On 15 June, the Melamchi River north of Kathmandu saw a massive flash flood, killing 25 people and sweeping away 200 houses and 360 hectares of farmlands.
Another debris flow on the river on 31 July added to the destruction and misery. The disaster was unprecedented in the Melamchi Valley, and caught residents, trout farms, shops along the banks by surprise. Before the communities got a chance to fully rise from the massive double-earthquake in 2015, the region was hit yet again with another disaster.
As a resident of the Chanaute, I lost close relatives and neighbours to the flood. My own house and farmland were destroyed. The river sliced through the bazar town, and its 56 houses are now ruined and abandoned. The hopes of my hard-working community have also been dashed.
Local entrepreneurs, small shop owners and farmers whose arable land have turned into a boulder-strewn wasteland are shattered. Damage to roads and bridges hascut the valley’s connection to the outside world. Nepal’s most expensive water supply project has been damaged.
Any individual extreme weather event is difficult to directly attribute to the climate crisis. But the intensity and unpredictability of this year’s monsoon has been unprecedented. Manang and Mustang were hit by flash floods at the same time as Melamchi – even before the monsoon officially started. And even after the rainy season was formally over last week, parts of the country were hit by record-breaking rainfall.
For the past decade, my career has taken me to numerous international climate summits where we have discussed strong national and international advocacy to address the impact of the climate crisis – especially on developing countries like Nepal.
At international climate negotiations under the United Nations Framework Convention on Climate Change (UNFCCC), I have observed climate-vulnerable countries make urgent pleas for ambitious action in tackling the climate crisis. Small, low-lying island states like the Vanuatu, Tuvalu and the Maldives have tried to show the urgency of it all – rising ocean levels will soon submerge their countries.
The Philippines and Bangladesh continue to raise concern about the increasing intensity and frequency of typhoons and cyclones. Fragile mountain regions of the world are trying to get their concerns on the agenda.
Next week, heads of state from around the world will start arriving in Glasgow for the 26th annual climate summit of the UNFCCC (called COP26). Recent impacts of extreme weather events around the world (wildfires in Siberia and the western US, heat waves in Canada, floods in Europe, landslides and floods in Japan, India, China) are likely to focus everyone’s mind on the climate emergency, and the message that we are all in this together.
Reducing greenhouse gas emissions and adapting to climate impacts to avert and minimise some of the loss and damage will be at the forefront of the negotiations. However, as the incoming president of COP26, the United Kingdom and the leaders of the industrialised world will have to face a new reality – to address the destruction unleashed by the climate crisis with rehabilitation, migration and financing.

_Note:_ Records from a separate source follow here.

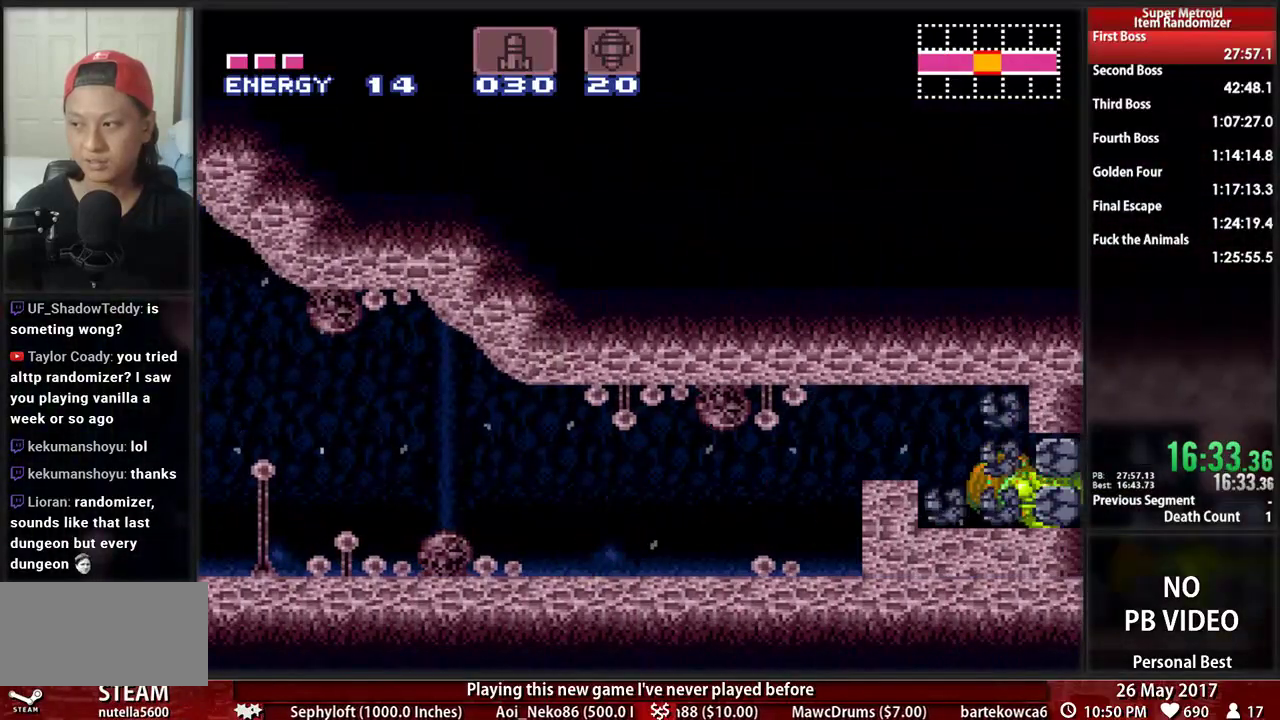
{"dt_ms": 500, "buttons": ["B", "R1", "DPAD_RIGHT"], "events": [[379, "R1", "down"]]}
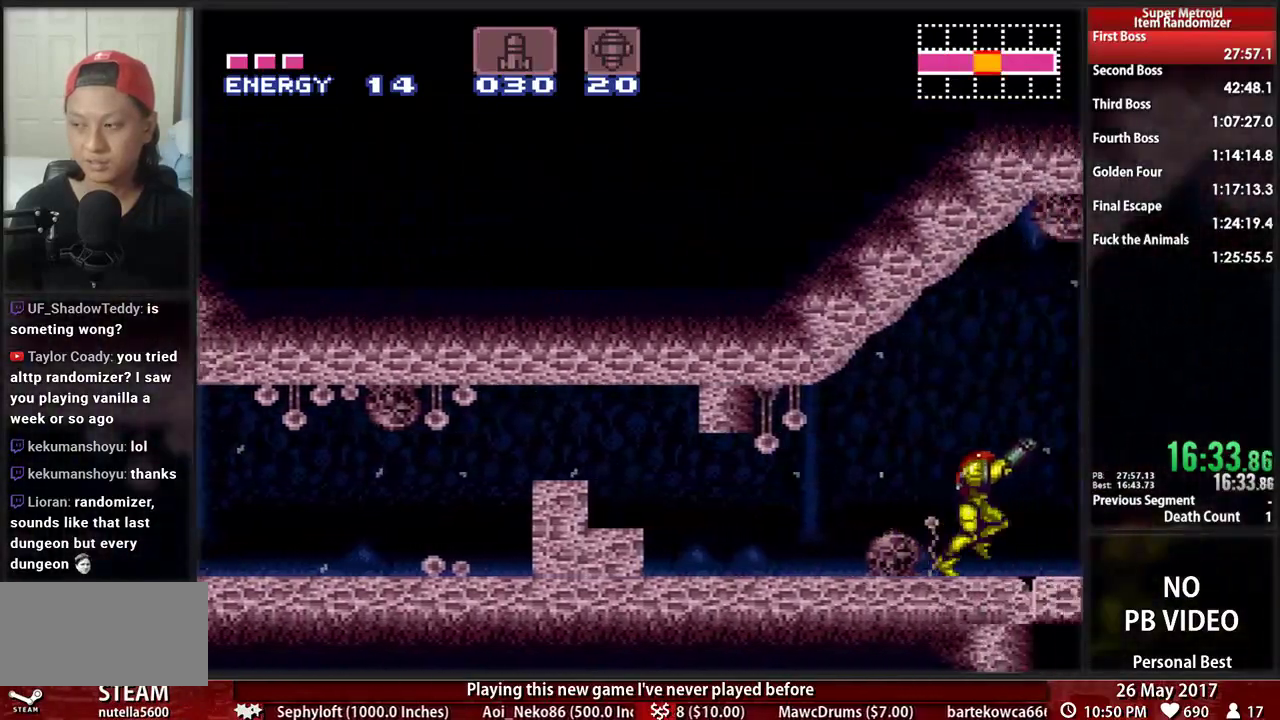
{"dt_ms": 500, "buttons": ["B", "R1", "DPAD_RIGHT"]}
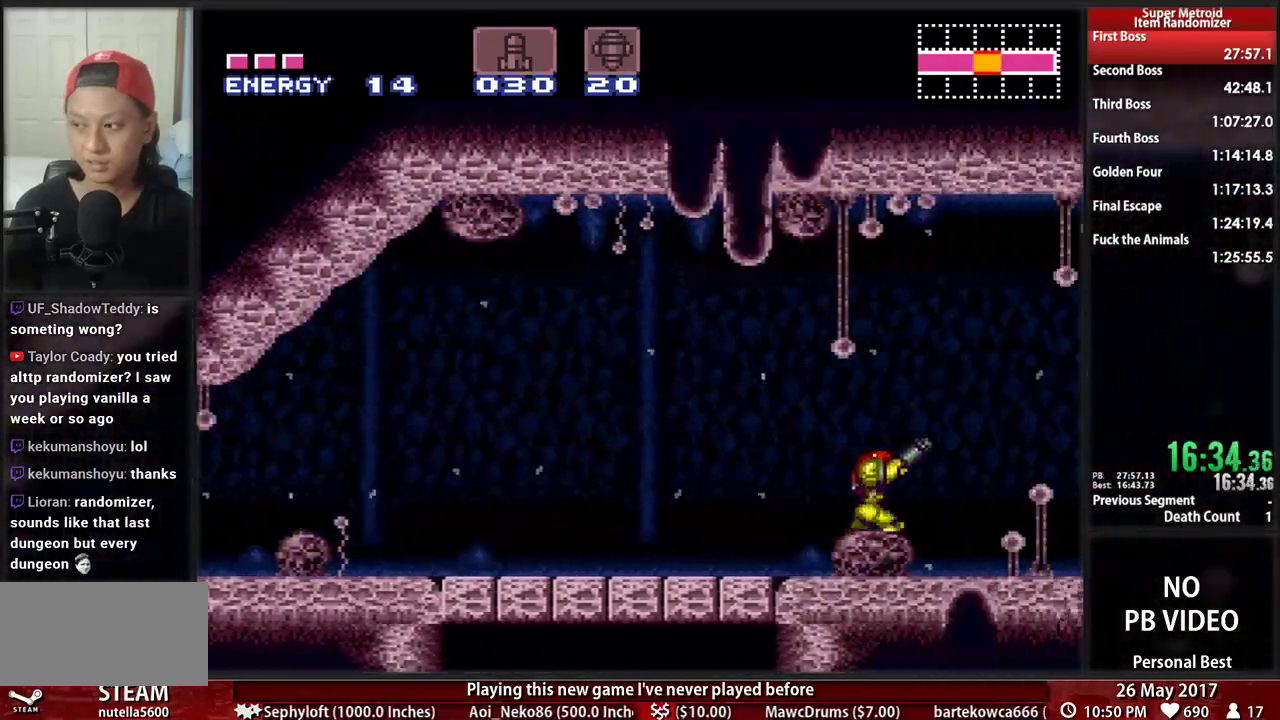
{"dt_ms": 500, "buttons": ["B", "R1", "DPAD_RIGHT"], "events": []}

Industrialised countries have long brushed aside these issues, diluted their commitments to merely focusing on the weaker goal of reducing greenhouse gas emission, and providing token climate financing to allow low-income countries to adapt.

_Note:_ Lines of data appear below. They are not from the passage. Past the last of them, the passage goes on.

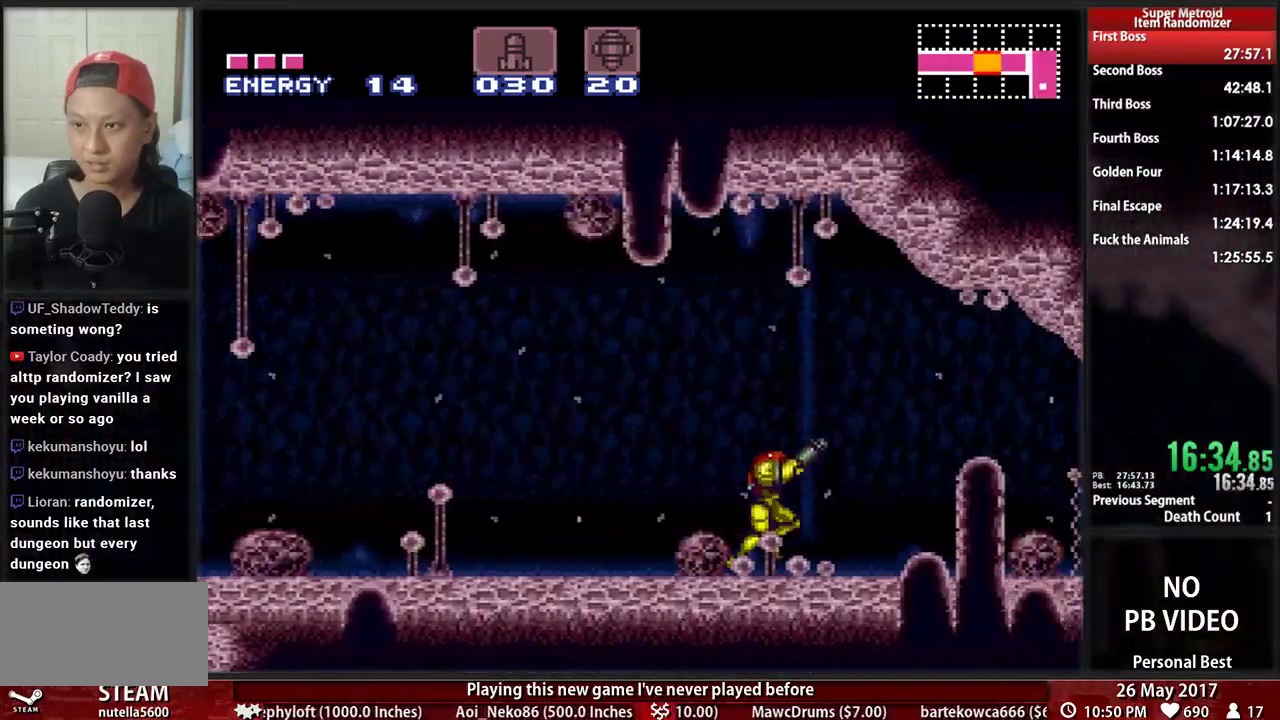
{"dt_ms": 500, "buttons": ["B", "R1", "DPAD_RIGHT"], "events": []}
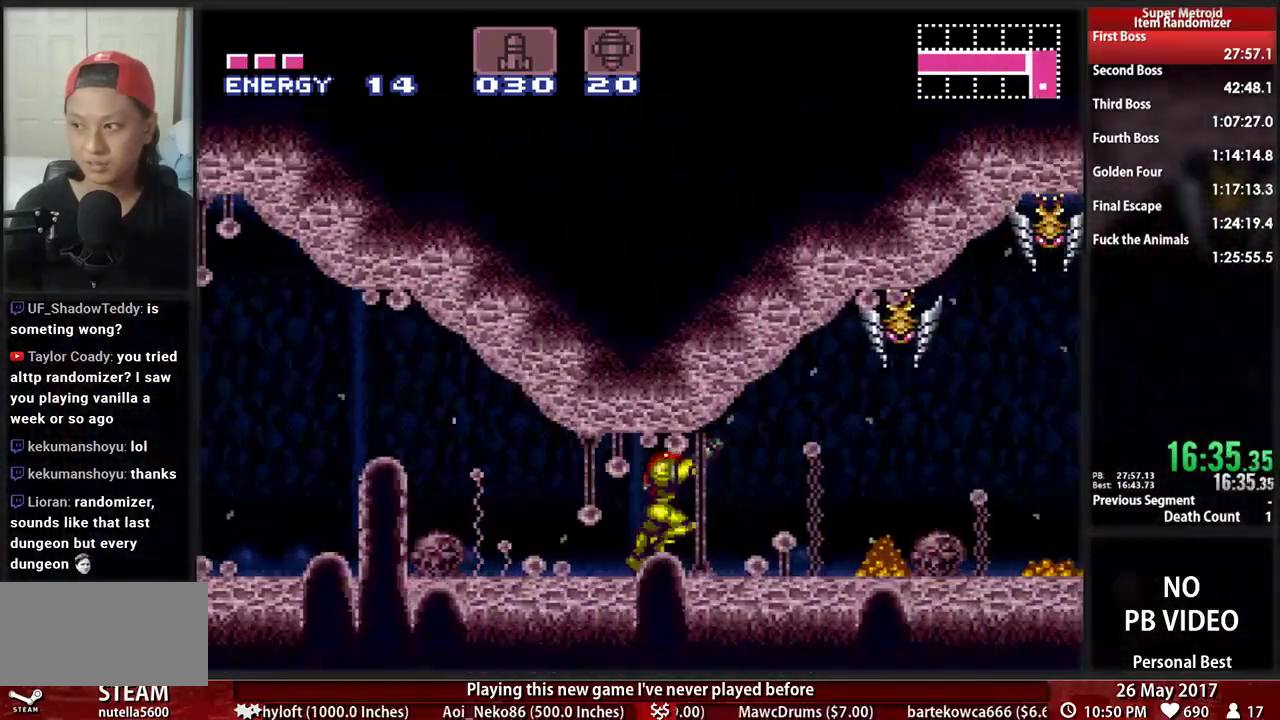
{"dt_ms": 500, "buttons": ["B", "X", "R1", "DPAD_RIGHT"]}
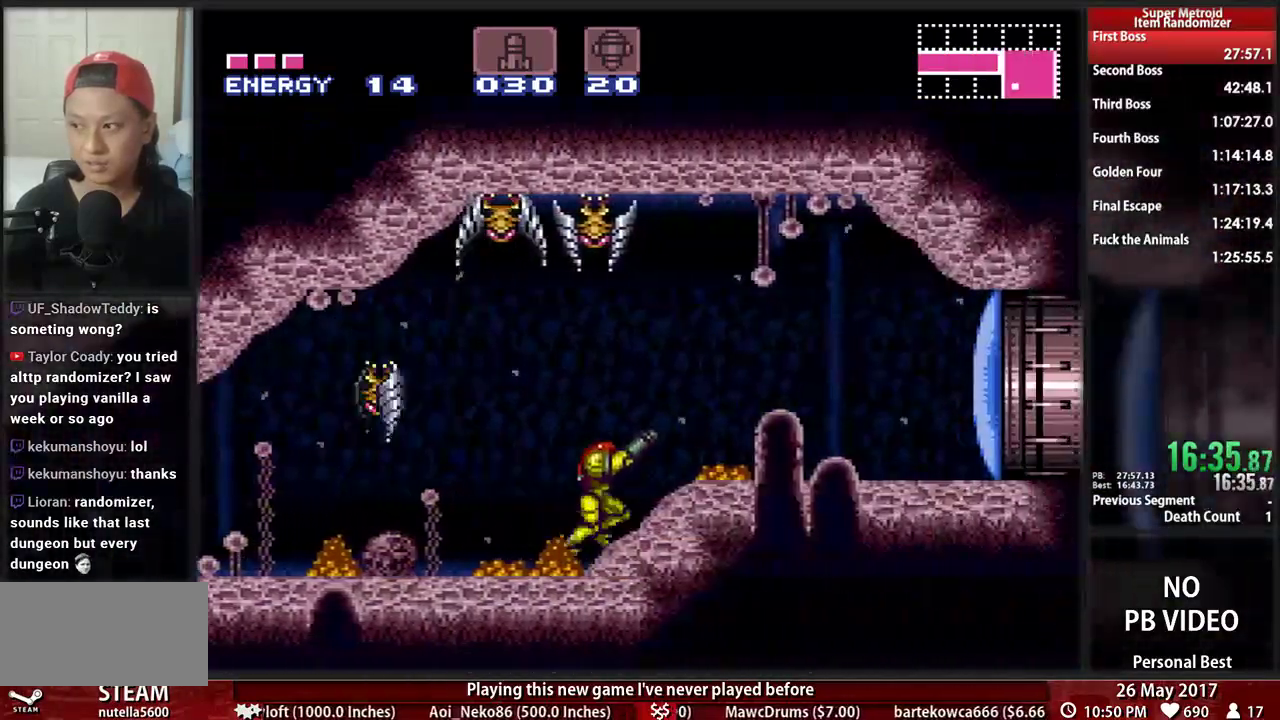
{"dt_ms": 500, "buttons": ["B", "DPAD_RIGHT"]}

In fact, addressing the loss and damage from disasters like the one that hit Melamchi and parts of the Himalaya will be one of the main pillars of the COP26 in Glasgow. Nepal’s delegation will be led by Prime Minister Sher Bahadur Deuba, and he is expected to speak about this year’s climate-induced disasters starting with winter drought, nationwide wildfires, and floods.
Nepal will have strong moral grounds to persuade world leaders that low capacity vulnerable countries need help to deal with a crisis that is not of our making. Himalayan glaciers are shrinking and receding fast, extreme weather trends are more pronounced, and this is impacting on infrastructure projects and threaten to undermine decades of progress in achieving the UN’s Sustainable Development Goals.
A 2020 study by ICIMOD and UNDP has shown that 47 glacial lakes in the Kosi, Gandaki and Karnali basins are in danger of bursting. Although 21 of these lakes are in Nepal, the others also drain into tributaries of rivers flowing into Nepal. These are ticking time bombs.
Glacial lake outburst floods have been hitting Nepal’s Himalayan valleys with increasing frequency. In 2012, an avalanche on Annapurna unleashed a catastrophic flood on the Seti River that killed at least 70 people. In 2014, a deadly post-monsoon blizzard spawned by Cyclone Hudhud swept through the mountains catching many trekkers unawares. The Tarai have seen increasingly destructive floods in the past five years, and Bara district was hit by a rare tornado in 2019 that killed dozens.
In Glasgow, Nepal will have to make a compelling case for loss and damage compensation for disasters like these. COP26 will be a make-or-break summit for reducing global carbon emissions by 45% by 2030. Nepal will also need to do its bit to achieve its updated Nationally Determined Contribution target to reduce emissions by 2030 by switching to renewable energy, and attain net zero by 2050.
Glasgow will be an opportunity to link global targets to local impact, and to find ways to address the disproportionate destruction caused by climate crisis on the poorer parts of the poorest countries.
Raju Pandit Chhetri is a resident of Chanaute in Nepal’s Melamchi Valley and works on climate change issues.